Conclusion and Policy Recommendations

The issues discussed in this testimony are highly divisive, with a broad range of opinions. Many parents, no doubt, take no issue with what is happening in public schools, but for those who do, it is their right as parents to be informed and to have the information at their disposal that empowers them to engage.

Adopt Legislation Codifying Governor Abbott’s Parental Bill of Rights

Governor Abbott’s Parental Bill of Rights is an appropriate starting point. The overarching theme is that “parents are the primary decisionmakers” and their decisions “cannot be overridden without due process of law.” It requires expansion of parental rights to include easier access to all instructional materials used in the classroom, including online access.
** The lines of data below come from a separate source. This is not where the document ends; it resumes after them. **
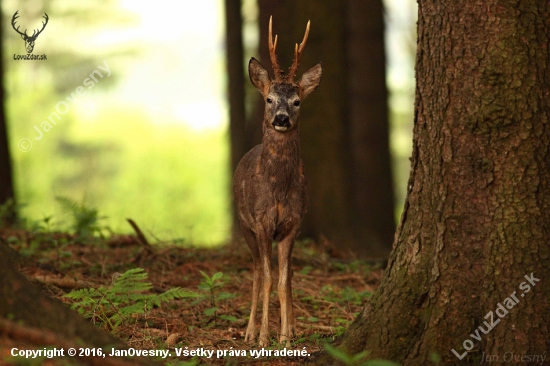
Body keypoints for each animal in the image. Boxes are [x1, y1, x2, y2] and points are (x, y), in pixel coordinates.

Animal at [233, 17, 324, 348]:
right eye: (269, 99)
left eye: (297, 101)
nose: (282, 118)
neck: (278, 189)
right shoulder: (261, 222)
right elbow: (269, 278)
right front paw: (262, 337)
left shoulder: (293, 223)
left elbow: (285, 279)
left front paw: (286, 336)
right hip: (244, 224)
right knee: (257, 272)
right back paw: (248, 332)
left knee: (289, 273)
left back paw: (292, 329)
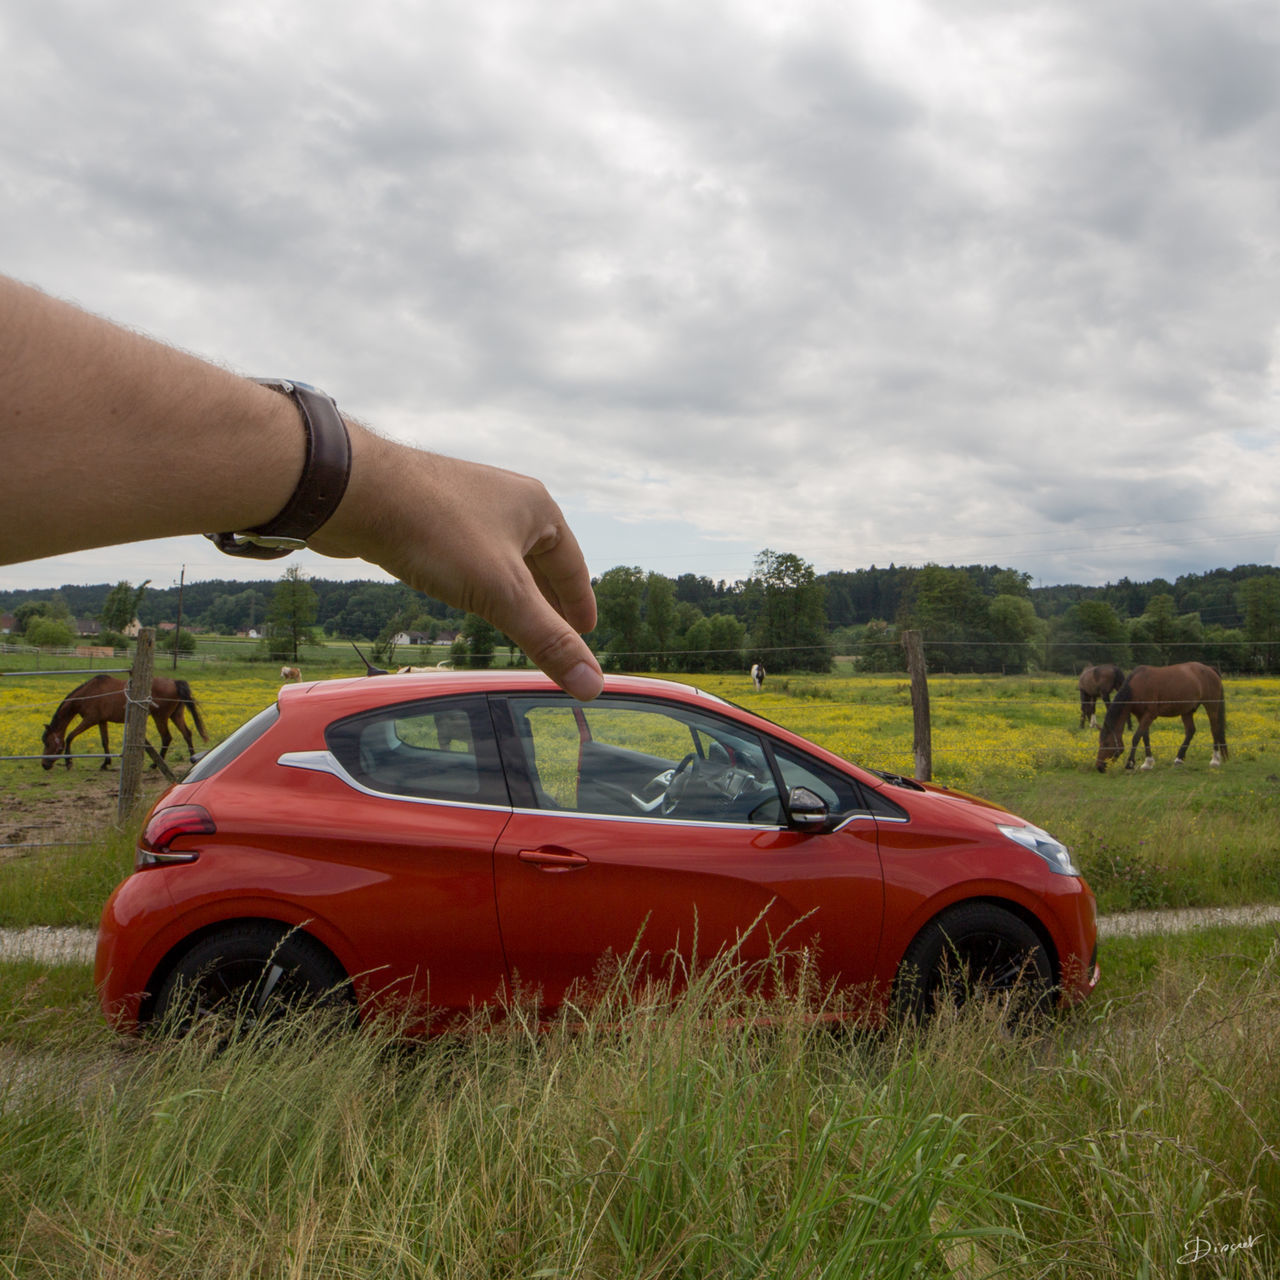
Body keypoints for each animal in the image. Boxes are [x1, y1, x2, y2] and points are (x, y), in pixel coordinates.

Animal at [40, 675, 207, 773]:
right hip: (175, 715)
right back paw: (193, 759)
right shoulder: (101, 721)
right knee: (187, 733)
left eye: (48, 743)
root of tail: (173, 682)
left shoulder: (90, 720)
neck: (89, 693)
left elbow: (69, 736)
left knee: (167, 737)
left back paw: (155, 765)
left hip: (160, 717)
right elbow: (105, 741)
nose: (44, 765)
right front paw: (105, 763)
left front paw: (68, 762)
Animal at [1095, 665, 1223, 773]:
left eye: (1106, 743)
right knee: (1190, 731)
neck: (1137, 687)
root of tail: (1209, 669)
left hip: (1211, 706)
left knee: (1214, 729)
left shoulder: (1149, 715)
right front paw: (1147, 763)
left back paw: (1215, 760)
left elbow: (1136, 737)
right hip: (1187, 711)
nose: (1099, 767)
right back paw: (1179, 759)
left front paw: (1130, 764)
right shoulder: (1141, 716)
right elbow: (1145, 737)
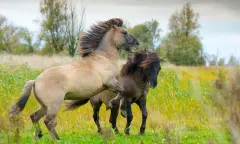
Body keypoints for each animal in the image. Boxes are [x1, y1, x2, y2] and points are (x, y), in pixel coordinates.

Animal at [9, 17, 140, 140]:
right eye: (124, 32)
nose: (137, 43)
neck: (104, 58)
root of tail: (35, 81)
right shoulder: (110, 82)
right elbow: (122, 92)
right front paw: (118, 108)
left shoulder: (110, 85)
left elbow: (122, 93)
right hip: (54, 105)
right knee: (49, 121)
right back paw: (57, 139)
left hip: (44, 106)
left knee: (34, 116)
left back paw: (38, 136)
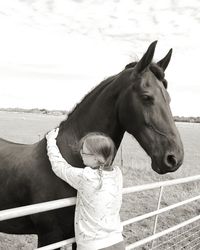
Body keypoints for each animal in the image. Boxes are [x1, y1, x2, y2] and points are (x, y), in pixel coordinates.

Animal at [0, 42, 184, 249]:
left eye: (168, 98)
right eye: (147, 97)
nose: (174, 158)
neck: (69, 160)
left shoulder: (73, 236)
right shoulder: (49, 237)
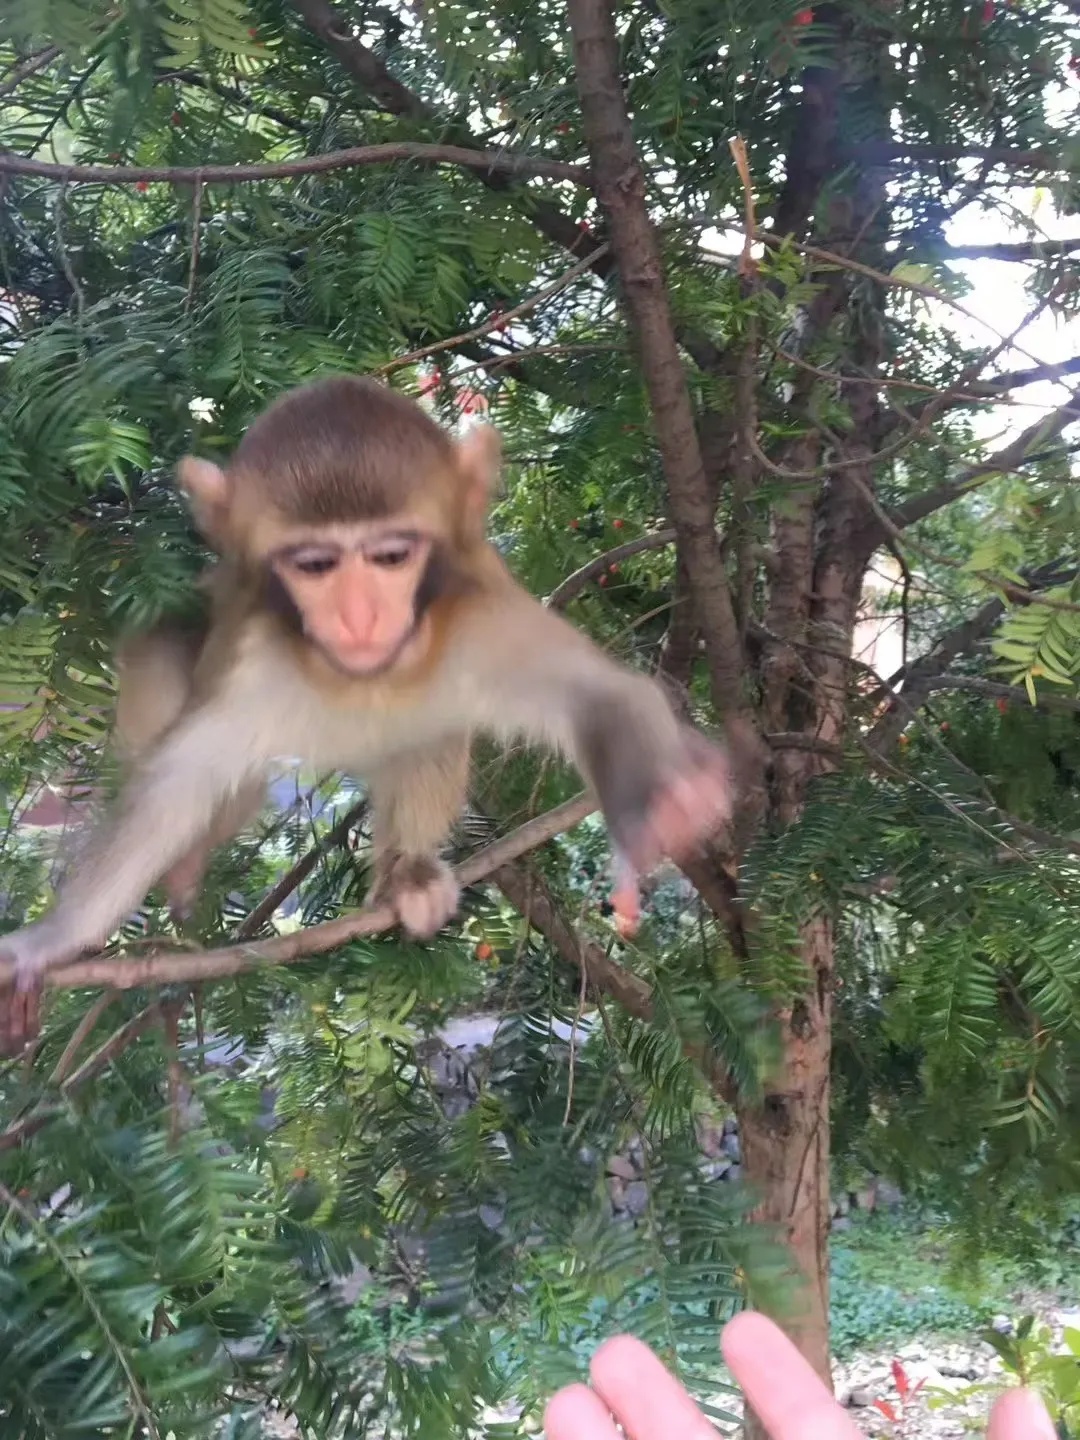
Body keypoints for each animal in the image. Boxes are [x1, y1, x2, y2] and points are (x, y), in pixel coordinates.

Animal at [0, 377, 737, 1042]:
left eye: (390, 555)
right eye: (315, 564)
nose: (358, 617)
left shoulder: (479, 623)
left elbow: (606, 697)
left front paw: (652, 806)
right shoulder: (255, 663)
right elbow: (175, 786)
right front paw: (52, 939)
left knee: (428, 734)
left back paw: (405, 875)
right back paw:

It requires establishment of an expedited grievance procedure so that parental concerns are addressed quickly and respectfully. It expressly prohibits pornographic material in school libraries, with consequences being loss of educational credentials, state licensing, forfeiture of retirement benefits, and placement on the do not hire list. It requires that parents be notified of the availability of charter schools, magnet schools, and schools in other districts. It also protects the privacy of children by prohibiting schools from collecting unnecessary personal data.

Pass the Parental Rights in Education Bill

Broadly misrepresented in the media, Florida’s Parental Rights in Education Bill (HB 1557) signed by Governor Ron DeSantis in March places authority over a broad range of parental responsibilities back where it belongs, with the parents. Specifically, the bill requires schools to notify parents if they become aware of changes in the student’s mental, emotional, or physical health unless a belief exists that such disclosure would result in abuse, abandonment, or neglect. It prohibits “classroom instruction” on sexual orientation or gender identity from kindergarten through grade 3 or in a manner that is not age-appropriate or developmentally appropriate for students.